Speeches

Mark Garnier – 2016 Parliamentary Question to the Department of Health

The below Parliamentary question was asked by Mark Garnier on 2016-03-18.

To ask the Secretary of State for Health, what steps the Government is taking to help pressures on local health care services resulting from an increasing population of elderly people.

Alistair Burt

We know there are challenges ahead across the health and care sectors, but the principle with which we will approach the decisions ahead will be to prioritise and maximise funding for frontline services. The Government believes that the answer to these challenges lies in changing the way services are delivered and keeping people well and independent for longer, not in altering the fundamental principles that underpin the National Health Service.

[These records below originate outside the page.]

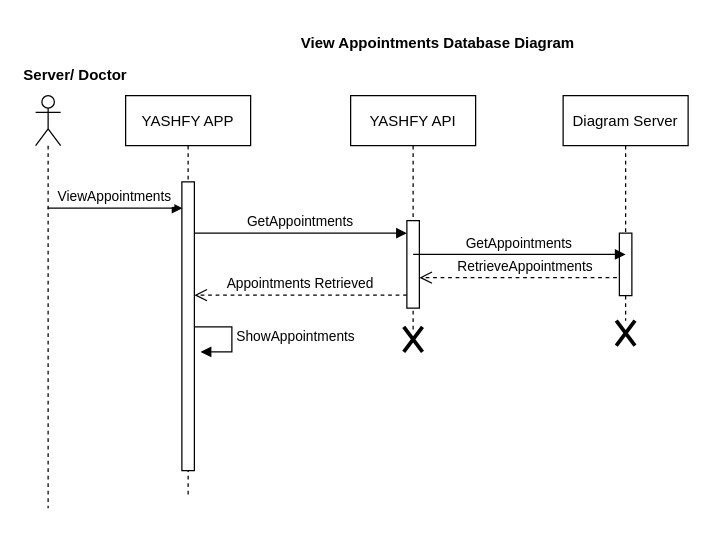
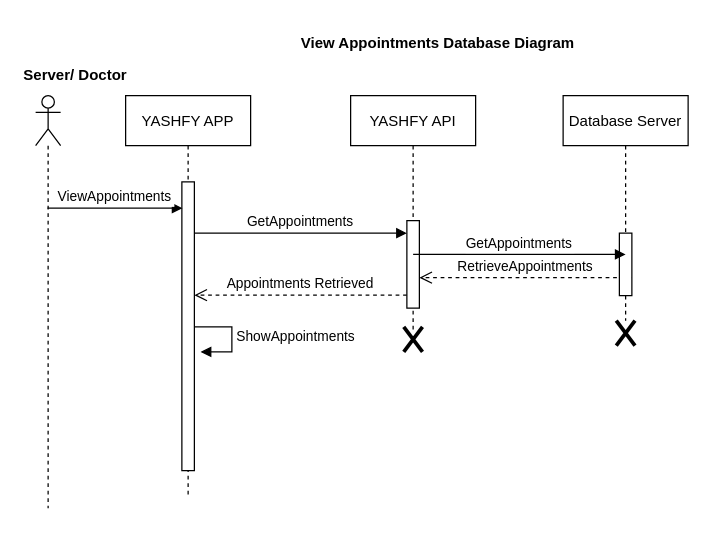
  <mxCell id="0" />
  <mxCell id="1" parent="0" />
  <mxCell id="2" value="YASHFY APP" style="shape=umlLifeline;perimeter=lifelinePerimeter;container=1;collapsible=0;recursiveResize=0;rounded=0;shadow=0;strokeWidth=1;" parent="1" vertex="1"><mxGeometry x="100" y="76" width="100" height="320" as="geometry" /></mxCell>
  <mxCell id="3" value="" style="points=[];perimeter=orthogonalPerimeter;rounded=0;shadow=0;strokeWidth=1;" parent="2" vertex="1"><mxGeometry x="45" y="69" width="10" height="231" as="geometry" /></mxCell>
  <mxCell id="4" value="ViewAppointments" style="verticalAlign=bottom;endArrow=block;shadow=0;strokeWidth=1;" edge="1" parent="2" source="11"><mxGeometry relative="1" as="geometry"><mxPoint x="-44" y="90.0" as="sourcePoint" /><mxPoint x="45.5" y="90.0" as="targetPoint" /></mxGeometry></mxCell>
  <mxCell id="5" value="Appointments Retrieved" style="verticalAlign=bottom;endArrow=open;dashed=1;endSize=8;exitX=0;exitY=0.95;shadow=0;strokeWidth=1;" edge="1" parent="2"><mxGeometry relative="1" as="geometry"><mxPoint x="55.0" y="159.63" as="targetPoint" /><mxPoint x="225" y="159.63" as="sourcePoint" /></mxGeometry></mxCell>
  <mxCell id="6" value="Show&lt;span style=&quot;text-align: center&quot;&gt;Appointments&lt;/span&gt;" style="edgeStyle=orthogonalEdgeStyle;html=1;align=left;spacingLeft=2;endArrow=block;rounded=0;entryX=1;entryY=0;" edge="1" parent="2"><mxGeometry relative="1" as="geometry"><mxPoint x="55" y="185" as="sourcePoint" /><Array as="points"><mxPoint x="85" y="185" /></Array><mxPoint x="60" y="205" as="targetPoint" /></mxGeometry></mxCell>
  <mxCell id="7" value="YASHFY API" style="shape=umlLifeline;perimeter=lifelinePerimeter;container=1;collapsible=0;recursiveResize=0;rounded=0;shadow=0;strokeWidth=1;" parent="1" vertex="1"><mxGeometry x="280" y="76" width="100" height="190" as="geometry" /></mxCell>
  <mxCell id="8" value="" style="points=[];perimeter=orthogonalPerimeter;rounded=0;shadow=0;strokeWidth=1;" parent="7" vertex="1"><mxGeometry x="45" y="100" width="10" height="70" as="geometry" /></mxCell>
  <mxCell id="9" value="RetrieveAppointments" style="verticalAlign=bottom;endArrow=open;dashed=1;endSize=8;exitX=0;exitY=0.95;shadow=0;strokeWidth=1;" edge="1" parent="7"><mxGeometry relative="1" as="geometry"><mxPoint x="55" y="145.63" as="targetPoint" /><mxPoint x="225" y="145.63" as="sourcePoint" /></mxGeometry></mxCell>
  <mxCell id="10" value="GetAppointments" style="verticalAlign=bottom;endArrow=block;entryX=0;entryY=0;shadow=0;strokeWidth=1;" parent="1" edge="1"><mxGeometry relative="1" as="geometry"><mxPoint x="155" y="186" as="sourcePoint" /><mxPoint x="325" y="186" as="targetPoint" /></mxGeometry></mxCell>
  <mxCell id="11" value="" style="shape=umlLifeline;participant=umlActor;perimeter=lifelinePerimeter;whiteSpace=wrap;html=1;container=1;collapsible=0;recursiveResize=0;verticalAlign=top;spacingTop=36;outlineConnect=0;" vertex="1" parent="1"><mxGeometry x="28" y="76" width="20" height="330" as="geometry" /></mxCell>
- <mxCell id="12" value="Diagram Server" style="shape=umlLifeline;perimeter=lifelinePerimeter;container=1;collapsible=0;recursiveResize=0;rounded=0;shadow=0;strokeWidth=1;" vertex="1" parent="1"><mxGeometry x="450" y="76" width="100" height="180" as="geometry" /></mxCell>
+ <mxCell id="12" value="Database Server" style="shape=umlLifeline;perimeter=lifelinePerimeter;container=1;collapsible=0;recursiveResize=0;rounded=0;shadow=0;strokeWidth=1;" vertex="1" parent="1"><mxGeometry x="450" y="76" width="100" height="180" as="geometry" /></mxCell>
  <mxCell id="13" value="" style="points=[];perimeter=orthogonalPerimeter;rounded=0;shadow=0;strokeWidth=1;" vertex="1" parent="12"><mxGeometry x="45" y="110" width="10" height="50" as="geometry" /></mxCell>
  <mxCell id="14" value="GetAppointments" style="verticalAlign=bottom;endArrow=block;entryX=0;entryY=0;shadow=0;strokeWidth=1;" edge="1" parent="1"><mxGeometry relative="1" as="geometry"><mxPoint x="330" y="203" as="sourcePoint" /><mxPoint x="500" y="203" as="targetPoint" /></mxGeometry></mxCell>
  <mxCell id="15" value="" style="shape=umlDestroy;whiteSpace=wrap;html=1;strokeWidth=3;" vertex="1" parent="1"><mxGeometry x="322.5" y="261" width="15" height="20" as="geometry" /></mxCell>
  <mxCell id="16" value="" style="shape=umlDestroy;whiteSpace=wrap;html=1;strokeWidth=3;" vertex="1" parent="1"><mxGeometry x="492.5" y="256" width="15" height="20" as="geometry" /></mxCell>
  <mxCell id="17" value="Server/ Doctor" style="text;align=center;fontStyle=1;verticalAlign=middle;spacingLeft=3;spacingRight=3;strokeColor=none;rotatable=0;points=[[0,0.5],[1,0.5]];portConstraint=eastwest;" vertex="1" parent="1"><mxGeometry x="20" y="46" width="80" height="26" as="geometry" /></mxCell>
  <mxCell id="18" value="View Appointments Database Diagram" style="text;align=center;fontStyle=1;verticalAlign=middle;spacingLeft=3;spacingRight=3;strokeColor=none;rotatable=0;points=[[0,0.5],[1,0.5]];portConstraint=eastwest;" vertex="1" parent="1"><mxGeometry x="310" y="20" width="80" height="26" as="geometry" /></mxCell>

As a result of the Spending Review, NHS funding will be £10 billion higher in real terms by 2020-21 than 2014-15. And the NHS will not have to wait until the end of the parliament for much of this investment. We will be giving the NHS £3.8 billion more next year, over and above inflation, and almost £6 billion of the £10 billion in the first two years of the six year period. This shows that the Government has listened and responded to what the NHS has said about the level of investment it needs to deliver the Five Year Forward View.

The Five Year Forward View – the NHS’s own plan – takes account of rising demand from demographic change and sets out new models of care that can meet the changing needs of patients, including better meeting the needs of the frail elderly, and maximising the opportunities presented by new technologies and treatments. The aim of the new care models programme is to secure the future of the NHS for all of us to continue receiving high quality care, when and where we need it.